** Opening TEXT PASSAGE block **
Cancer immunotherapy is a treatment approach that harnesses the body’s own immune system to fight cancer. Unlike traditional methods such as chemotherapy or radiation, immunotherapy empowers the immune system to recognize, target, and eliminate cancerous cells. It works by boosting or modifying immune function, allowing for a more effective and precise attack against the disease.
Understanding How Immunotherapy Works
The immune system acts as the body’s defense, constantly surveying for and eliminating abnormal cells, including those that could develop into cancer. This recognition relies on immune cells, such as T cells and B cells, identifying specific markers, known as antigens, on foreign or abnormal cells. T cells, for instance, can detect mutations in cancer cells and destroy them, leaving healthy cells unharmed.
However, cancer cells develop mechanisms to evade this immune surveillance. They can suppress immune cell activity by releasing inhibitory factors or by downregulating tumor-associated antigens, making them harder to recognize. Cancer cells also exploit natural “checkpoint” processes within the immune system, which normally prevent overactivity, by activating these checkpoints to stop immune attack. Tumors can also create an immunosuppressive environment that hinders immune cell activity.
** Closing TEXT PASSAGE block **
** Opening PROVIDED MATERIAL block **
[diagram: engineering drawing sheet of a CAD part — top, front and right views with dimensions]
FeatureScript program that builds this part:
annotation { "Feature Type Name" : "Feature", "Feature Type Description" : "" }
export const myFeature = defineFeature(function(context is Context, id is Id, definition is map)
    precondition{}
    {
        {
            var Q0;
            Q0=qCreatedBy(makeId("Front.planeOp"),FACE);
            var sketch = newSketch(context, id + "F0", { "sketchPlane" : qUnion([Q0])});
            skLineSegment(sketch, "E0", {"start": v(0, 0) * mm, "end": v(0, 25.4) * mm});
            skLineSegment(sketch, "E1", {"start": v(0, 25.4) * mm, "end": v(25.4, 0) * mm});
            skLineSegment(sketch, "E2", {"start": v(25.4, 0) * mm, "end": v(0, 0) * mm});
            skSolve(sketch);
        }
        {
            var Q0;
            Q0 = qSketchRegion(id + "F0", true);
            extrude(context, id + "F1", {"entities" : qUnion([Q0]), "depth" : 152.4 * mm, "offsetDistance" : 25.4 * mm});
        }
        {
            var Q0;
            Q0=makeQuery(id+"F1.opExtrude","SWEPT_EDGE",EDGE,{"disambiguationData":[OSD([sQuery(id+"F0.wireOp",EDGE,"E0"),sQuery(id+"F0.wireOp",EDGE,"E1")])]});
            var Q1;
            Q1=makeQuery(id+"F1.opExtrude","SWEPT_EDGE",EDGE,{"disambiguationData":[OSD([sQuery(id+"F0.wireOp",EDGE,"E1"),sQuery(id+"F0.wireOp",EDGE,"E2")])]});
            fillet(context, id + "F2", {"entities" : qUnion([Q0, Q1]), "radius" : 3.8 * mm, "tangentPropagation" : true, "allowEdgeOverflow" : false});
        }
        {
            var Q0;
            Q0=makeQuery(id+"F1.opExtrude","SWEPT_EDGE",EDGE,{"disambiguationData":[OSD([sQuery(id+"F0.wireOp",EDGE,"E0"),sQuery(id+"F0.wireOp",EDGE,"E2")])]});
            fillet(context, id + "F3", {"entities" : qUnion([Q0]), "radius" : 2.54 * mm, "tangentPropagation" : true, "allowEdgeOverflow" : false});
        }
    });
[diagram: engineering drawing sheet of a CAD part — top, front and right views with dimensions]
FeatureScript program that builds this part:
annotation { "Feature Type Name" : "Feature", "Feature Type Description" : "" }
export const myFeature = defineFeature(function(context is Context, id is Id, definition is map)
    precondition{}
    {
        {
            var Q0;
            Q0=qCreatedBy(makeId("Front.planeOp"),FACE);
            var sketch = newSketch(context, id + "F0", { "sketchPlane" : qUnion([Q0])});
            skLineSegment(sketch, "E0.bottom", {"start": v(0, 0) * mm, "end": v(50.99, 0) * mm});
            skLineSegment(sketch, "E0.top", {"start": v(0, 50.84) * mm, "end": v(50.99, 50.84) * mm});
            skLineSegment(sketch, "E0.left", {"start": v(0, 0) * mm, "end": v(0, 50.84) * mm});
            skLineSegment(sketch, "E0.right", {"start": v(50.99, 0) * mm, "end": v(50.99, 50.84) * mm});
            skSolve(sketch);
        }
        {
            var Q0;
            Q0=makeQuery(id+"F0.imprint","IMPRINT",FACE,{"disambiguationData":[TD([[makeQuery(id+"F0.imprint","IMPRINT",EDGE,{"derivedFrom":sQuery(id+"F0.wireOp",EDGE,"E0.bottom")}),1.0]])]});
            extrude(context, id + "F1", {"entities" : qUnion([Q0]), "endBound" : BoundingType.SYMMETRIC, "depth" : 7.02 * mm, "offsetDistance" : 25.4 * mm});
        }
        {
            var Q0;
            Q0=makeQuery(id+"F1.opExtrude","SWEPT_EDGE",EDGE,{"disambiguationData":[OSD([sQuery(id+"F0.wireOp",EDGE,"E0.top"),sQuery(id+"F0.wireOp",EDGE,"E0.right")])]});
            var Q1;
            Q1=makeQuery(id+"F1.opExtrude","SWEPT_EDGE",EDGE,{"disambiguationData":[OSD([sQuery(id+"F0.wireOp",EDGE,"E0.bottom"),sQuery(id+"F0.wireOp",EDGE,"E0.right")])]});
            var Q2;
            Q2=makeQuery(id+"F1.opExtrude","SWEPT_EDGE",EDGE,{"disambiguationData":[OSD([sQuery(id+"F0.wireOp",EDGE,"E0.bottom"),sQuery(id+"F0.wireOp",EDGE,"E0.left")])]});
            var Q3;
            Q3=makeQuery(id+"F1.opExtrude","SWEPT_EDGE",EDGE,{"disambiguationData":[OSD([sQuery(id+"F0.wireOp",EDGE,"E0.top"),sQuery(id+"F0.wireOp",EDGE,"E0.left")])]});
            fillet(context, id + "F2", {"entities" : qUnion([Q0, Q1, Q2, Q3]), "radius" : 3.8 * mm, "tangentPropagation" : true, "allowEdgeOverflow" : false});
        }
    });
** Closing PROVIDED MATERIAL block **
WHAT YOU WILL DO:
a - In the passage on cancer immunotherapy, what are the specific markers on foreign or abnormal cells that immune cells identify called?
b - Continue the passage on cancer immunotherapy from its last sentence.

ANSWERS TO EACH TASK:
a - Antigens.

b -
Immunotherapy aims to overcome these evasive tactics. It works by boosting the immune response or by removing the “brakes” cancer cells place on immune cells. This allows the immune system to recognize and attack cancer cells more effectively, leading to tumor destruction.
Key Types of Immunotherapy
Immunotherapy encompasses several distinct strategies, each designed to manipulate the immune system to fight cancer. These approaches leverage different components and pathways to achieve anti-tumor effects.
Checkpoint Inhibitors
Immune checkpoint inhibitors are drugs that block proteins, or “checkpoints,” on immune cells or cancer cells that normally act as “brakes” on the immune response. Two examples are Programmed Death-1 (PD-1) and Cytotoxic T-Lymphocyte-Associated protein 4 (CTLA-4).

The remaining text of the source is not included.